As with any athlete screen and find any movement dysfunction or deficiencies.  Common sources of knee problems are: quad-dominant movement patterns,  weak hips/core, ankle mobility problems, or foot weakness.  These areas must be addressed and could have been a main culprit for how the athlete was injured in the first place.  If you’re struggling to figure out what the athlete’s main problems are try giving their physical therapist a call.   In my experience they love hearing from coaches and are more then happy to lend a hand.  A little communication goes a long way for the athlete’s health and safety.

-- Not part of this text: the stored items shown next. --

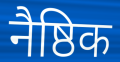
नैष्ठिक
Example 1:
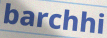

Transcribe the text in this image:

barchhi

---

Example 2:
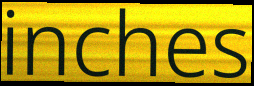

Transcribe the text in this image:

inches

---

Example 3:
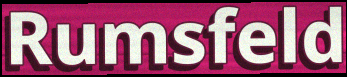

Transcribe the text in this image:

Rumsfeld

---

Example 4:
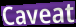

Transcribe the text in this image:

Caveat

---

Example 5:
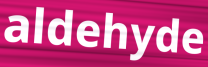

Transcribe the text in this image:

aldehyde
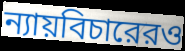
ন্যায়বিচারেরও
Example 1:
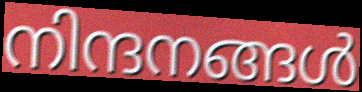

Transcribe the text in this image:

നിന്ദനങ്ങൾ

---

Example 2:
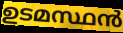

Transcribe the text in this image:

ഉടമസ്ഥൻ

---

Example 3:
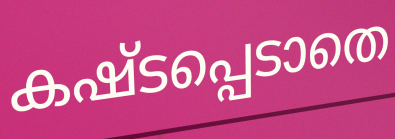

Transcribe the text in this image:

കഷ്ടപ്പെടാതെ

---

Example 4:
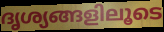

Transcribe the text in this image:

ദൃശ്യങ്ങളിലൂടെ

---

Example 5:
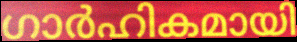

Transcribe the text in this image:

ഗാർഹികമായി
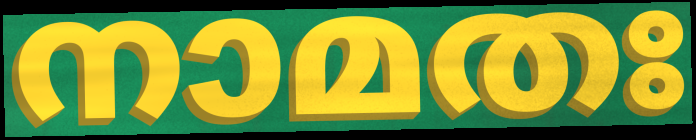
നാമതഃ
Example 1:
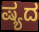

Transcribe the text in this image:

ಷ್ಯದ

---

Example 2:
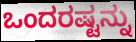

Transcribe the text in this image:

ಒಂದರಷ್ಟನ್ನು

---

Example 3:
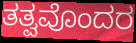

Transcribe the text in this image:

ತತ್ವವೊಂದರ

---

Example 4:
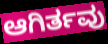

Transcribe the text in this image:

ಆಗಿರ್ತವು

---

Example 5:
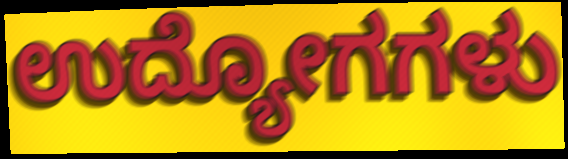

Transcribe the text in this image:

ಉದ್ಯೋಗಗಳು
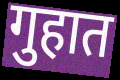
गुहात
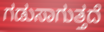
ಗಡುಸಾಗುತ್ತದೆ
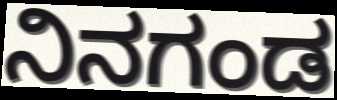
ನಿನಗಂಡ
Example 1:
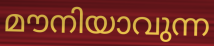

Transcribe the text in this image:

മൗനിയാവുന്ന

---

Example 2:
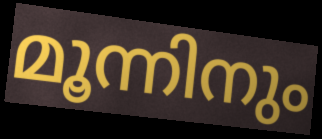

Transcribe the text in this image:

മൂന്നിനും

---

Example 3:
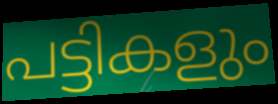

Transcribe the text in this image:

പട്ടികളും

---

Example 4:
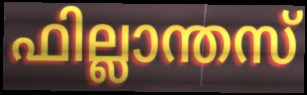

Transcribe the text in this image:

ഫില്ലാന്തസ്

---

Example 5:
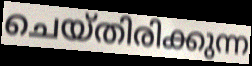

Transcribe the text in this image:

ചെയ്തിരിക്കുന്ന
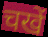
चखें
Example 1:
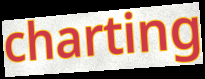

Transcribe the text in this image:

charting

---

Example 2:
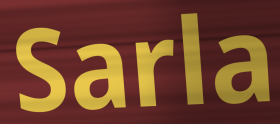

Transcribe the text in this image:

Sarla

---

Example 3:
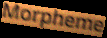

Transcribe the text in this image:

Morpheme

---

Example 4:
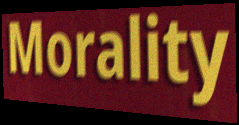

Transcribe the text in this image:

Morality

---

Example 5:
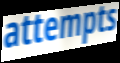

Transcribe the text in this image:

attempts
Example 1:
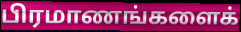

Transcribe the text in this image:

பிரமாணங்களைக்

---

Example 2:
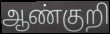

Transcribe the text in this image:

ஆண்குறி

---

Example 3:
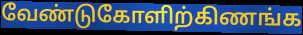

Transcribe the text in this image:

வேண்டுகோளிற்கிணங்க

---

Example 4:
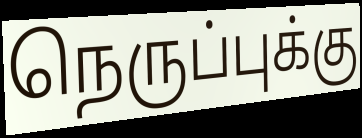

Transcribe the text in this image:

நெருப்புக்கு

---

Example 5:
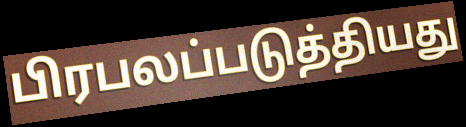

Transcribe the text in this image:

பிரபலப்படுத்தியது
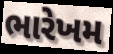
ભારેખમ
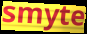
smyte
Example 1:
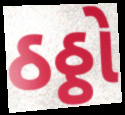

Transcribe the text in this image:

ઠઠ્ઠો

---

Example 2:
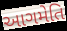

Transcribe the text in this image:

આગમેતિ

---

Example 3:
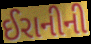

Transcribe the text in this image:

ઈરાનીની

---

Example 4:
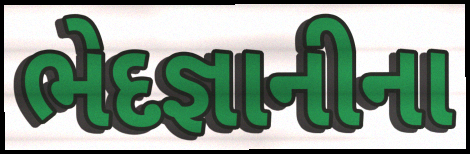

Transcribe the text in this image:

ભેદજ્ઞાનીના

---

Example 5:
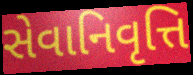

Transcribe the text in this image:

સેવાનિવૃત્તિ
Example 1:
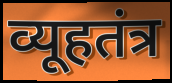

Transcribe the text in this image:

व्यूहतंत्र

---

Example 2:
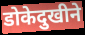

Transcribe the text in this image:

डोकेदुखीने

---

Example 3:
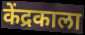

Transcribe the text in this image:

केंद्रकाला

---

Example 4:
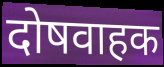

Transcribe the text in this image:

दोषवाहक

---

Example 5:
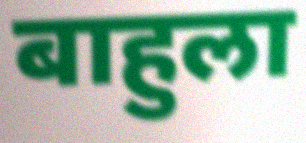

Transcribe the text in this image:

बाहुला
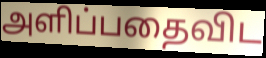
அளிப்பதைவிட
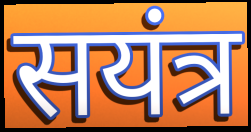
सयंत्र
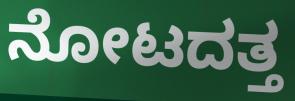
ನೋಟದತ್ತ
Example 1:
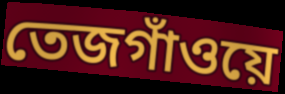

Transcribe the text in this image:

তেজগাঁওয়ে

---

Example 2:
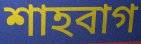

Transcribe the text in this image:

শাহবাগ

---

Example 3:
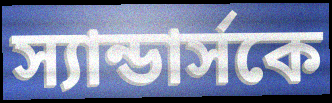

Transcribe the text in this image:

স্যান্ডার্সকে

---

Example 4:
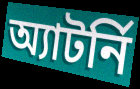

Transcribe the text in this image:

অ্যাটর্নি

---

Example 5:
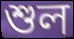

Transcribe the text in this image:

শুল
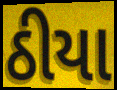
ઠીયા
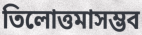
তিলোত্তমাসম্ভব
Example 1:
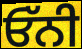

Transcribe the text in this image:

ਓੱਨੀ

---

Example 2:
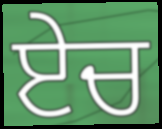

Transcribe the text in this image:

ਏਚ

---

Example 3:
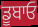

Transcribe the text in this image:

ਡੂਬਾਓ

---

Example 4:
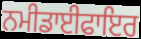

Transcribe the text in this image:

ਨਮੀਡਾਈਫਾਇਰ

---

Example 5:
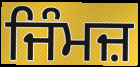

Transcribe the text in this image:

ਜਿੰਮਜ਼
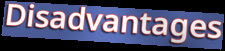
Disadvantages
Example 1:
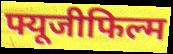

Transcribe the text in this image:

फ्यूजीफिल्म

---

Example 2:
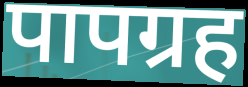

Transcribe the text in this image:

पापग्रह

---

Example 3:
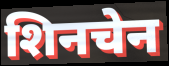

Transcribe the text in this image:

शिनचेन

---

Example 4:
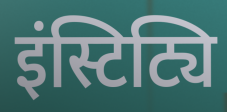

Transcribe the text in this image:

इंस्टिट्यि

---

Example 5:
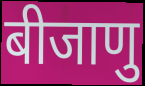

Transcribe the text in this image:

बीजाणु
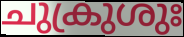
ചുക്രുശുഃ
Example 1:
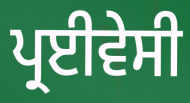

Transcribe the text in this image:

ਪ੍ਰਈਵੇਸੀ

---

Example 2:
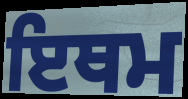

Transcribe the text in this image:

ਇਥਮ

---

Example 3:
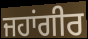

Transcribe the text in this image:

ਜਹਾਂਗੀਰ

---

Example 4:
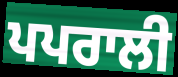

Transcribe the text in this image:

ਪਪਰਾਲੀ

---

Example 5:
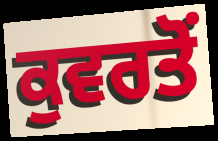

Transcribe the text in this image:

ਕੁਵਰਤੋਂ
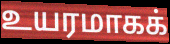
உயரமாகக்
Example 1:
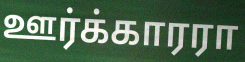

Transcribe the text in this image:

ஊர்க்காரரா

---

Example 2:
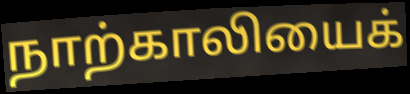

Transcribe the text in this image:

நாற்காலியைக்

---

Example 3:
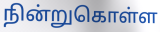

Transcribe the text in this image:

நின்றுகொள்ள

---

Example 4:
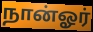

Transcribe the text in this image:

நான்ஓர்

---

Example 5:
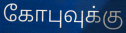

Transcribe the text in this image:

கோபுவுக்கு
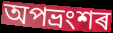
অপভ্ৰংশৰ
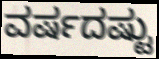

In conclusion, with some proper education and some planned programming I think we can get our athletes back to the field of play and decrease their likelihood of reinjury.   It’s a shame to see a great athlete sidelined by an ACL tear and then get back on the field only to see them get injured again.

Yours in good health,

Dan Pope

P.S. Remember this information is not to be used for the diagnosis or treatment of  knee problems.  Consult a professional if you are concerned you may have some type of knee injury.  I apologize if the links don’t work, you need a subscription to JOSPT to view the articles.